▶ **MATERIAL FOR THIS TASK**:
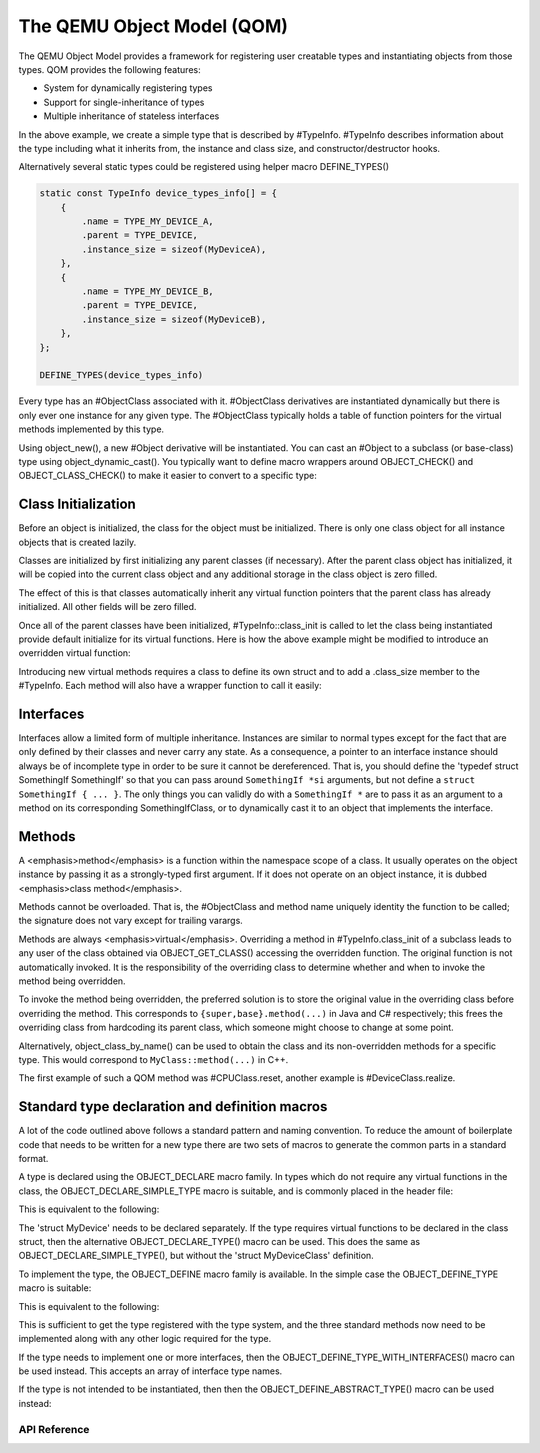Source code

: ===========================
The QEMU Object Model (QOM)
===========================

.. highlight:: c

The QEMU Object Model provides a framework for registering user creatable
types and instantiating objects from those types.  QOM provides the following
features:

- System for dynamically registering types
- Support for single-inheritance of types
- Multiple inheritance of stateless interfaces

.. code-block:: c
   :caption: Creating a minimal type

   #include "qdev.h"

   #define TYPE_MY_DEVICE "my-device"

   // No new virtual functions: we can reuse the typedef for the
   // superclass.
   typedef DeviceClass MyDeviceClass;
   typedef struct MyDevice
   {
       DeviceState parent;

       int reg0, reg1, reg2;
   } MyDevice;

   static const TypeInfo my_device_info = {
       .name = TYPE_MY_DEVICE,
       .parent = TYPE_DEVICE,
       .instance_size = sizeof(MyDevice),
   };

   static void my_device_register_types(void)
   {
       type_register_static(&my_device_info);
   }

   type_init(my_device_register_types)

In the above example, we create a simple type that is described by #TypeInfo.
#TypeInfo describes information about the type including what it inherits
from, the instance and class size, and constructor/destructor hooks.

Alternatively several static types could be registered using helper macro
DEFINE_TYPES()

.. code-block:: c

   static const TypeInfo device_types_info[] = {
       {
           .name = TYPE_MY_DEVICE_A,
           .parent = TYPE_DEVICE,
           .instance_size = sizeof(MyDeviceA),
       },
       {
           .name = TYPE_MY_DEVICE_B,
           .parent = TYPE_DEVICE,
           .instance_size = sizeof(MyDeviceB),
       },
   };

   DEFINE_TYPES(device_types_info)

Every type has an #ObjectClass associated with it.  #ObjectClass derivatives
are instantiated dynamically but there is only ever one instance for any
given type.  The #ObjectClass typically holds a table of function pointers
for the virtual methods implemented by this type.

Using object_new(), a new #Object derivative will be instantiated.  You can
cast an #Object to a subclass (or base-class) type using
object_dynamic_cast().  You typically want to define macro wrappers around
OBJECT_CHECK() and OBJECT_CLASS_CHECK() to make it easier to convert to a
specific type:

.. code-block:: c
   :caption: Typecasting macros

   #define MY_DEVICE_GET_CLASS(obj) \
      OBJECT_GET_CLASS(MyDeviceClass, obj, TYPE_MY_DEVICE)
   #define MY_DEVICE_CLASS(klass) \
      OBJECT_CLASS_CHECK(MyDeviceClass, klass, TYPE_MY_DEVICE)
   #define MY_DEVICE(obj) \
      OBJECT_CHECK(MyDevice, obj, TYPE_MY_DEVICE)

Class Initialization
====================

Before an object is initialized, the class for the object must be
initialized.  There is only one class object for all instance objects
that is created lazily.

Classes are initialized by first initializing any parent classes (if
necessary).  After the parent class object has initialized, it will be
copied into the current class object and any additional storage in the
class object is zero filled.

The effect of this is that classes automatically inherit any virtual
function pointers that the parent class has already initialized.  All
other fields will be zero filled.

Once all of the parent classes have been initialized, #TypeInfo::class_init
is called to let the class being instantiated provide default initialize for
its virtual functions.  Here is how the above example might be modified
to introduce an overridden virtual function:

.. code-block:: c
   :caption: Overriding a virtual function

   #include "qdev.h"

   void my_device_class_init(ObjectClass *klass, void *class_data)
   {
       DeviceClass *dc = DEVICE_CLASS(klass);
       dc->reset = my_device_reset;
   }

   static const TypeInfo my_device_info = {
       .name = TYPE_MY_DEVICE,
       .parent = TYPE_DEVICE,
       .instance_size = sizeof(MyDevice),
       .class_init = my_device_class_init,
   };

Introducing new virtual methods requires a class to define its own
struct and to add a .class_size member to the #TypeInfo.  Each method
will also have a wrapper function to call it easily:

.. code-block:: c
   :caption: Defining an abstract class

   #include "qdev.h"

   typedef struct MyDeviceClass
   {
       DeviceClass parent;

       void (*frobnicate) (MyDevice *obj);
   } MyDeviceClass;

   static const TypeInfo my_device_info = {
       .name = TYPE_MY_DEVICE,
       .parent = TYPE_DEVICE,
       .instance_size = sizeof(MyDevice),
       .abstract = true, // or set a default in my_device_class_init
       .class_size = sizeof(MyDeviceClass),
   };

   void my_device_frobnicate(MyDevice *obj)
   {
       MyDeviceClass *klass = MY_DEVICE_GET_CLASS(obj);

       klass->frobnicate(obj);
   }

Interfaces
==========

Interfaces allow a limited form of multiple inheritance.  Instances are
similar to normal types except for the fact that are only defined by
their classes and never carry any state.  As a consequence, a pointer to
an interface instance should always be of incomplete type in order to be
sure it cannot be dereferenced.  That is, you should define the
'typedef struct SomethingIf SomethingIf' so that you can pass around
``SomethingIf *si`` arguments, but not define a ``struct SomethingIf { ... }``.
The only things you can validly do with a ``SomethingIf *`` are to pass it as
an argument to a method on its corresponding SomethingIfClass, or to
dynamically cast it to an object that implements the interface.

Methods
=======

A <emphasis>method</emphasis> is a function within the namespace scope of
a class. It usually operates on the object instance by passing it as a
strongly-typed first argument.
If it does not operate on an object instance, it is dubbed
<emphasis>class method</emphasis>.

Methods cannot be overloaded. That is, the #ObjectClass and method name
uniquely identity the function to be called; the signature does not vary
except for trailing varargs.

Methods are always <emphasis>virtual</emphasis>. Overriding a method in
#TypeInfo.class_init of a subclass leads to any user of the class obtained
via OBJECT_GET_CLASS() accessing the overridden function.
The original function is not automatically invoked. It is the responsibility
of the overriding class to determine whether and when to invoke the method
being overridden.

To invoke the method being overridden, the preferred solution is to store
the original value in the overriding class before overriding the method.
This corresponds to ``{super,base}.method(...)`` in Java and C#
respectively; this frees the overriding class from hardcoding its parent
class, which someone might choose to change at some point.

.. code-block:: c
   :caption: Overriding a virtual method

   typedef struct MyState MyState;

   typedef void (*MyDoSomething)(MyState *obj);

   typedef struct MyClass {
       ObjectClass parent_class;

       MyDoSomething do_something;
   } MyClass;

   static void my_do_something(MyState *obj)
   {
       // do something
   }

   static void my_class_init(ObjectClass *oc, void *data)
   {
       MyClass *mc = MY_CLASS(oc);

       mc->do_something = my_do_something;
   }

   static const TypeInfo my_type_info = {
       .name = TYPE_MY,
       .parent = TYPE_OBJECT,
       .instance_size = sizeof(MyState),
       .class_size = sizeof(MyClass),
       .class_init = my_class_init,
   };

   typedef struct DerivedClass {
       MyClass parent_class;

       MyDoSomething parent_do_something;
   } DerivedClass;

   static void derived_do_something(MyState *obj)
   {
       DerivedClass *dc = DERIVED_GET_CLASS(obj);

       // do something here
       dc->parent_do_something(obj);
       // do something else here
   }

   static void derived_class_init(ObjectClass *oc, void *data)
   {
       MyClass *mc = MY_CLASS(oc);
       DerivedClass *dc = DERIVED_CLASS(oc);

       dc->parent_do_something = mc->do_something;
       mc->do_something = derived_do_something;
   }

   static const TypeInfo derived_type_info = {
       .name = TYPE_DERIVED,
       .parent = TYPE_MY,
       .class_size = sizeof(DerivedClass),
       .class_init = derived_class_init,
   };

Alternatively, object_class_by_name() can be used to obtain the class and
its non-overridden methods for a specific type. This would correspond to
``MyClass::method(...)`` in C++.

The first example of such a QOM method was #CPUClass.reset,
another example is #DeviceClass.realize.

Standard type declaration and definition macros
===============================================

A lot of the code outlined above follows a standard pattern and naming
convention. To reduce the amount of boilerplate code that needs to be
written for a new type there are two sets of macros to generate the
common parts in a standard format.

A type is declared using the OBJECT_DECLARE macro family. In types
which do not require any virtual functions in the class, the
OBJECT_DECLARE_SIMPLE_TYPE macro is suitable, and is commonly placed
in the header file:

.. code-block:: c
   :caption: Declaring a simple type

   OBJECT_DECLARE_SIMPLE_TYPE(MyDevice, my_device, MY_DEVICE, DEVICE)

This is equivalent to the following:

.. code-block:: c
   :caption: Expansion from declaring a simple type

   typedef struct MyDevice MyDevice;
   typedef struct MyDeviceClass MyDeviceClass;

   G_DEFINE_AUTOPTR_CLEANUP_FUNC(MyDeviceClass, object_unref)

   #define MY_DEVICE_GET_CLASS(void *obj) \
           OBJECT_GET_CLASS(MyDeviceClass, obj, TYPE_MY_DEVICE)
   #define MY_DEVICE_CLASS(void *klass) \
           OBJECT_CLASS_CHECK(MyDeviceClass, klass, TYPE_MY_DEVICE)
   #define MY_DEVICE(void *obj)
           OBJECT_CHECK(MyDevice, obj, TYPE_MY_DEVICE)

   struct MyDeviceClass {
       DeviceClass parent_class;
   };

The 'struct MyDevice' needs to be declared separately.
If the type requires virtual functions to be declared in the class
struct, then the alternative OBJECT_DECLARE_TYPE() macro can be
used. This does the same as OBJECT_DECLARE_SIMPLE_TYPE(), but without
the 'struct MyDeviceClass' definition.

To implement the type, the OBJECT_DEFINE macro family is available.
In the simple case the OBJECT_DEFINE_TYPE macro is suitable:

.. code-block:: c
   :caption: Defining a simple type

   OBJECT_DEFINE_TYPE(MyDevice, my_device, MY_DEVICE, DEVICE)

This is equivalent to the following:

.. code-block:: c
   :caption: Expansion from defining a simple type

   static void my_device_finalize(Object *obj);
   static void my_device_class_init(ObjectClass *oc, void *data);
   static void my_device_init(Object *obj);

   static const TypeInfo my_device_info = {
       .parent = TYPE_DEVICE,
       .name = TYPE_MY_DEVICE,
       .instance_size = sizeof(MyDevice),
       .instance_init = my_device_init,
       .instance_finalize = my_device_finalize,
       .class_size = sizeof(MyDeviceClass),
       .class_init = my_device_class_init,
   };

   static void
   my_device_register_types(void)
   {
       type_register_static(&my_device_info);
   }
   type_init(my_device_register_types);

This is sufficient to get the type registered with the type
system, and the three standard methods now need to be implemented
along with any other logic required for the type.

If the type needs to implement one or more interfaces, then the
OBJECT_DEFINE_TYPE_WITH_INTERFACES() macro can be used instead.
This accepts an array of interface type names.

.. code-block:: c
   :caption: Defining a simple type implementing interfaces

   OBJECT_DEFINE_TYPE_WITH_INTERFACES(MyDevice, my_device,
                                      MY_DEVICE, DEVICE,
                                      { TYPE_USER_CREATABLE }, { NULL })

If the type is not intended to be instantiated, then then
the OBJECT_DEFINE_ABSTRACT_TYPE() macro can be used instead:

.. code-block:: c
   :caption: Defining a simple abstract type

   OBJECT_DEFINE_ABSTRACT_TYPE(MyDevice, my_device, MY_DEVICE, DEVICE)



API Reference
-------------

.. kernel-doc:: include/qom/object.h
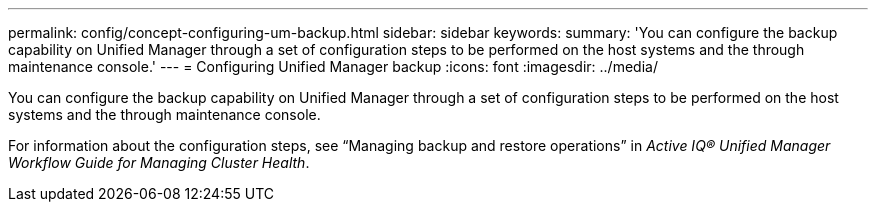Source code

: ---
permalink: config/concept-configuring-um-backup.html
sidebar: sidebar
keywords: 
summary: 'You can configure the backup capability on Unified Manager through a set of configuration steps to be performed on the host systems and the through maintenance console.'
---
= Configuring Unified Manager backup
:icons: font
:imagesdir: ../media/

[.lead]
You can configure the backup capability on Unified Manager through a set of configuration steps to be performed on the host systems and the through maintenance console.

For information about the configuration steps, see "`Managing backup and restore operations`" in _Active IQ® Unified Manager Workflow Guide for Managing Cluster Health_.
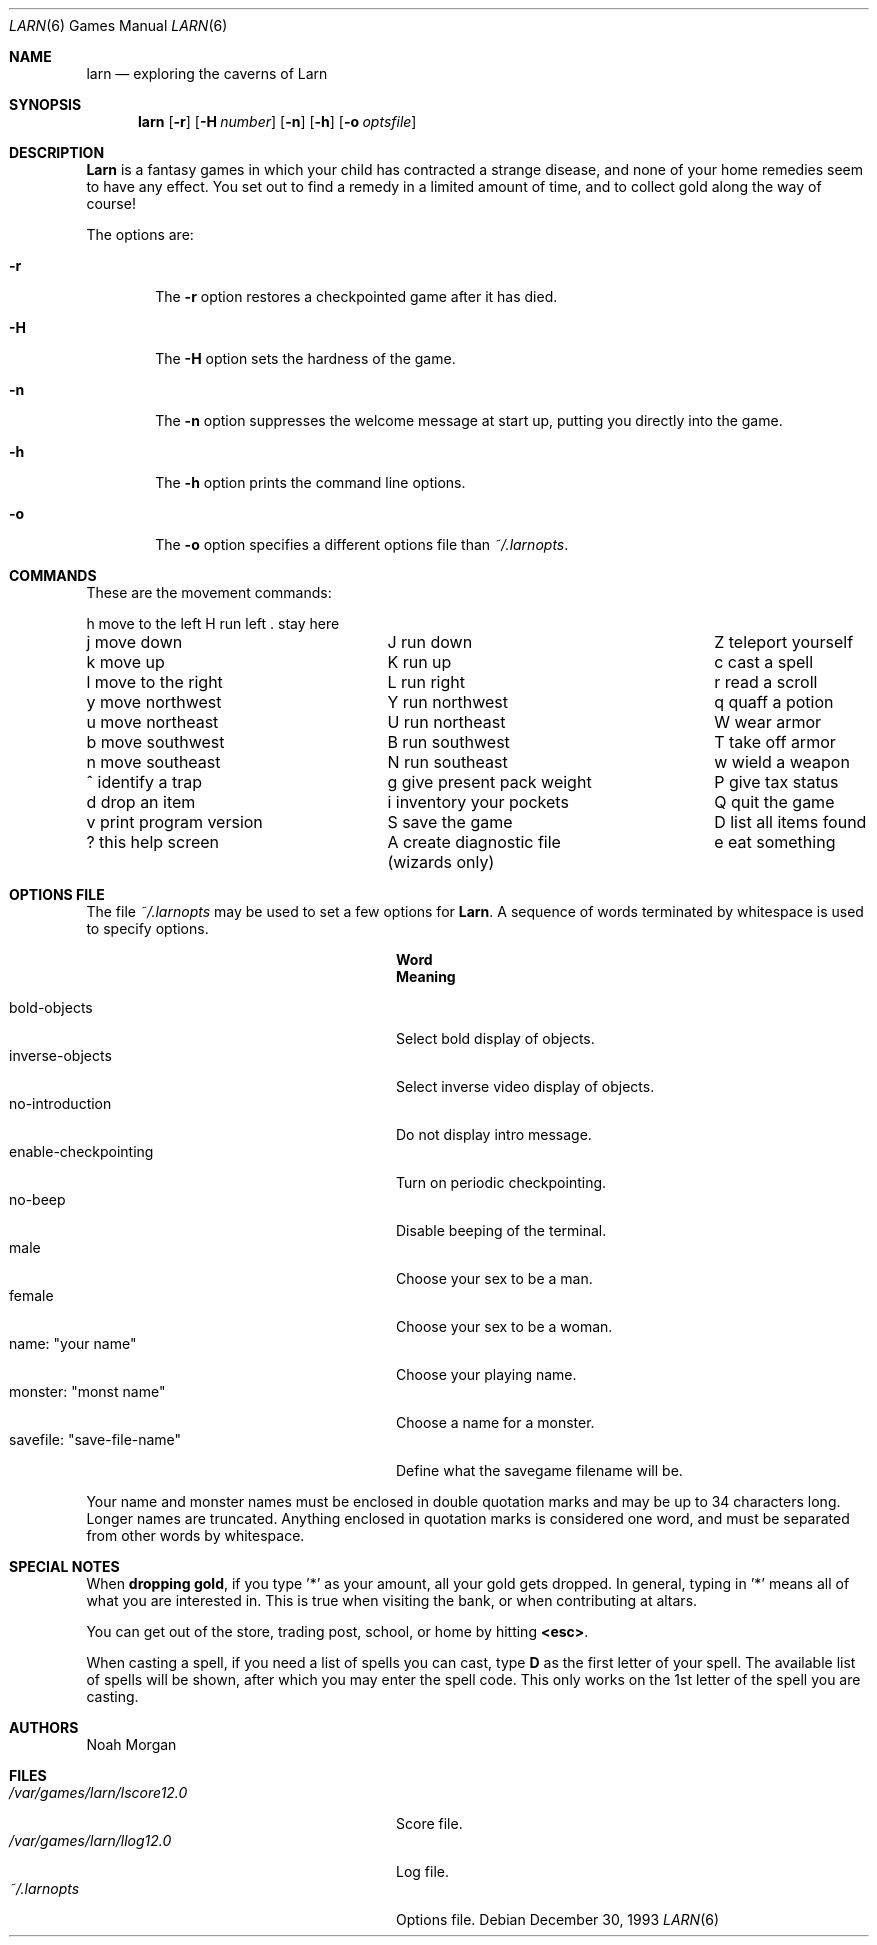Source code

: .\" Copyright (c) 1990 The Regents of the University of California.
.\" All rights reserved.
.\"
.\" Redistribution and use in source and binary forms, with or without
.\" modification, are permitted provided that the following conditions
.\" are met:
.\" 1. Redistributions of source code must retain the above copyright
.\"    notice, this list of conditions and the following disclaimer.
.\" 2. Redistributions in binary form must reproduce the above copyright
.\"    notice, this list of conditions and the following disclaimer in the
.\"    documentation and/or other materials provided with the distribution.
.\" 3. All advertising materials mentioning features or use of this software
.\"    must display the following acknowledgement:
.\"	This product includes software developed by the University of
.\"	California, Berkeley and its contributors.
.\" 4. Neither the name of the University nor the names of its contributors
.\"    may be used to endorse or promote products derived from this software
.\"    without specific prior written permission.
.\"
.\" THIS SOFTWARE IS PROVIDED BY THE REGENTS AND CONTRIBUTORS ``AS IS'' AND
.\" ANY EXPRESS OR IMPLIED WARRANTIES, INCLUDING, BUT NOT LIMITED TO, THE
.\" IMPLIED WARRANTIES OF MERCHANTABILITY AND FITNESS FOR A PARTICULAR PURPOSE
.\" ARE DISCLAIMED.  IN NO EVENT SHALL THE REGENTS OR CONTRIBUTORS BE LIABLE
.\" FOR ANY DIRECT, INDIRECT, INCIDENTAL, SPECIAL, EXEMPLARY, OR CONSEQUENTIAL
.\" DAMAGES (INCLUDING, BUT NOT LIMITED TO, PROCUREMENT OF SUBSTITUTE GOODS
.\" OR SERVICES; LOSS OF USE, DATA, OR PROFITS; OR BUSINESS INTERRUPTION)
.\" HOWEVER CAUSED AND ON ANY THEORY OF LIABILITY, WHETHER IN CONTRACT, STRICT
.\" LIABILITY, OR TORT (INCLUDING NEGLIGENCE OR OTHERWISE) ARISING IN ANY WAY
.\" OUT OF THE USE OF THIS SOFTWARE, EVEN IF ADVISED OF THE POSSIBILITY OF
.\" SUCH DAMAGE.
.\"
.\"	@(#)larn.6	5.5 (Berkeley) 12/30/93
.\" $FreeBSD: src/games/larn/larn.6,v 1.6.2.3 2001/07/22 11:01:22 dd Exp $
.\"
.Dd December 30, 1993
.Dt LARN 6
.Os
.Sh NAME
.Nm larn
.Nd exploring the caverns of Larn
.Sh SYNOPSIS
.Nm
.Op Fl r
.Op Fl H Ar number
.Op Fl n
.Op Fl h
.Op Fl o Ar optsfile
.Sh DESCRIPTION
.Nm Larn
is a fantasy games in which your child has contracted
a strange disease, and none of your home remedies
seem to have any effect.  You set out to find a remedy in a limited
amount of time, and to collect gold along the way of course!
.Pp
The options are:
.Pp
.Bl -tag -width flag
.It Fl r
The
.Fl r
option restores a checkpointed game after it has died.
.It Fl H
The
.Fl H
option sets the hardness of the game.
.It Fl n
The
.Fl n
option suppresses the welcome message at start up, putting you directly
into the game.
.It Fl h
The
.Fl h
option prints the command line options.
.It Fl o
The
.Fl o
option specifies a different options file than
.Pa ~/.larnopts .
.El
.Sh COMMANDS
These are the movement commands:
.Bl -column "v print program version" "g give present pack weight"
h move to the left	H run left	. stay here
j move down	J run down	Z teleport yourself
k move up	K run up	c cast a spell
l move to the right	L run right	r read a scroll
y move northwest	Y run northwest	q quaff a potion
u move northeast	U run northeast	W wear armor
b move southwest	B run southwest	T take off armor
n move southeast	N run southeast	w wield a weapon
^ identify a trap	g give present pack weight	P give tax status
d drop an item	i inventory your pockets	Q quit the game
v print program version	S save the game	D list all items found
? this help screen	A create diagnostic file	e eat something
	(wizards only)
.El
.Sh OPTIONS FILE
The file
.Pa ~/.larnopts
may be used to set a few options for
.Nm Larn .
A sequence of words terminated by whitespace is used to specify options.
.Pp
.Bl -tag -width "savefile: xsave-file-namex" -compact
.It Sy "	Word
.Sy "	Meaning
.Pp
.It bold-objects
Select bold display of objects.
.It inverse-objects
Select inverse video display of objects.
.It no-introduction
Do not display intro message.
.It enable-checkpointing
Turn on periodic checkpointing.
.It no-beep
Disable beeping of the terminal.
.It male
Choose your sex to be a man.
.It female
Choose your sex to be a woman.
.It name: \*qyour name\*q
Choose your playing name.
.It monster: \*qmonst name\*q
Choose a name for a monster.
.It savefile: \*qsave-file-name\*q
Define what the savegame filename will be.
.El
.Pp
Your name and monster names must be enclosed in double quotation marks and may
be up to 34 characters long.  Longer names are truncated.
Anything enclosed in quotation marks is considered one word, and must be
separated from other words by whitespace.
.Sh SPECIAL NOTES
When
.Sy dropping gold ,
if you type '*' as your amount, all your gold gets dropped.
In general, typing in '*' means all of what you are interested in.
This is true when visiting the bank, or when contributing at altars.
.Pp
You can get out of the store, trading post, school, or home by hitting
.Sy <esc> .
.Pp
When casting a spell, if you need a list of spells you can cast, type \fBD\fP
as the first letter of your spell.  The available list of spells will be shown,
after which you may enter the spell code.  This only works on the 1st letter
of the spell you are casting.
.Sh AUTHORS
.An Noah Morgan
.Sh FILES
.Bl -tag -width "/var/games/larn/lscore12.0" -compact
.It Pa /var/games/larn/lscore12.0
Score file.
.It Pa /var/games/larn/llog12.0
Log file.
.It Pa ~/.larnopts
Options file.
.El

▶ **WORK REQUEST**: Would you please copy every line from the listing above that contains the word "inverse"?

▶ **WORKED SOLUTION**:
.It inverse-objects
Select inverse video display of objects.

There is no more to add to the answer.